Super sensor Graphene-based can detectors single-photon
Super optical sensor very important to develop optical electronics and The optical computer structure, the optical or photonic computing technology depend on uses photons rather than electric pulses in computer data and processing, and these detectors can be used At terahertz frequencies, they allow astronomers to study how galaxies form by detecting photons from the cosmic infrared background, or in optical communications in deep space and for distributing “quantum keys” in space networks.
The new device can detect single photons in a wide electromagnetic spectrum, ranging from the visible down to the low end of radio frequencies, to high frequency at gigahertz range.
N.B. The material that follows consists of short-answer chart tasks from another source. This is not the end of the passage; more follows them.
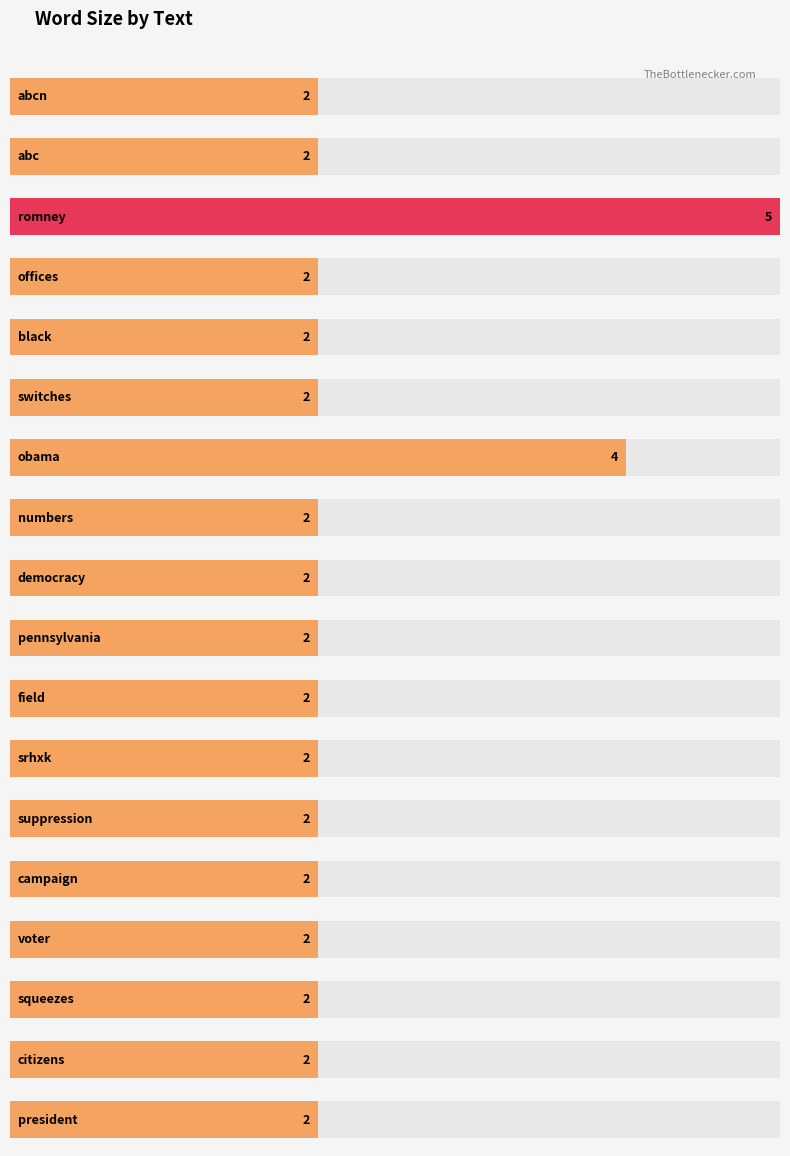

Rank the categories by value from highest to lowest.

romney, obama, abcn, abc, offices, black, switches, numbers, democracy, pennsylvania, field, srhxk, suppression, campaign, voter, squeezes, citizens, president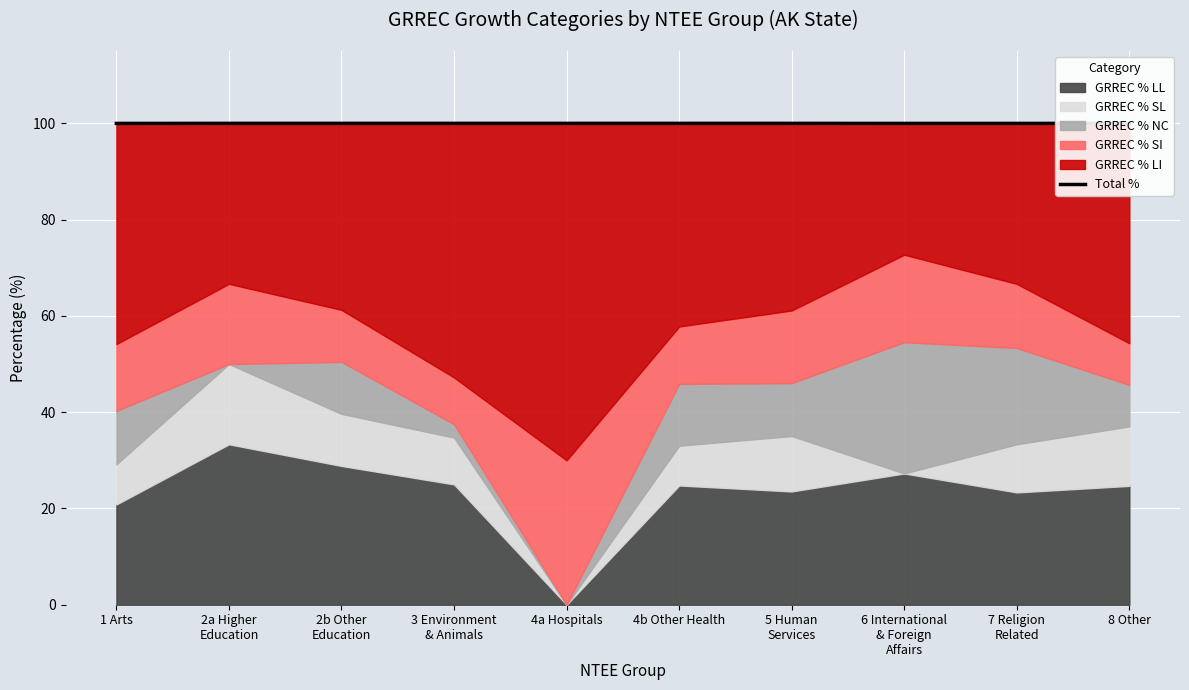

Reading left to right, what are all the values shown in this chart?

100.0	100.0	100.0	100.0	100.0	100.0	100.0	100.0	100.0	100.0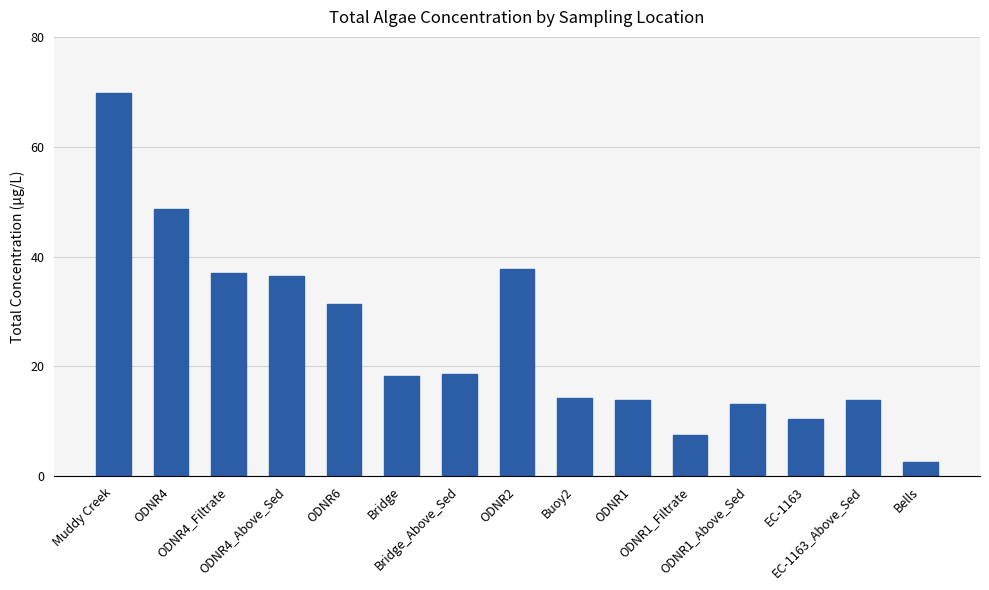

What is the difference between the maximum and minimum values?

67.3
Its developed by ICFO researcher and group leader Prof. Dmitri Efetov, in collaboration with researchers from Harvard University, MIT, Raytheon BBN Technologies and Pohang University of Science and Technology, consists of a sheet of graphene contacted on two ends by superconductors. This configuration depends on Josephson effect, in which the two superconductors are separated by a weak link Graphene-based Josephson Junctions (GJJs),
“In the absence of photons, a supercurrent can pass through the graphene and we detect no voltage difference between the superconducting contacts,” explains Englund. “When a photon is absorbed, however, the electrons in graphene heat up, blocking the supercurrent and leading to a voltage spike that we can measure.”
Usually, graphene and superconductor it is cooled down to 25 mK. Under these conditions, the heat capacity of the graphene is so low, that when a single photon hits the graphene layer, it is capable of heating up the electron bath so significantly, that the supercurrent facing resistance and easily detectable the change of voltage spike across the device. In addition, they also found that this effect would occur almost instantaneously, thus enabling the ultrafast conversion of absorbed light into electrical signals, allowing for a rapid reset and readout.
Englund, adds the new single-photon detector could be used in astronomy as well as in quantum information processing in supercomputers because The latter is especially promising since the best quantum computing technology to date relies on Josephson junctions, so it would be somewhat natural to couple our detector to these systems.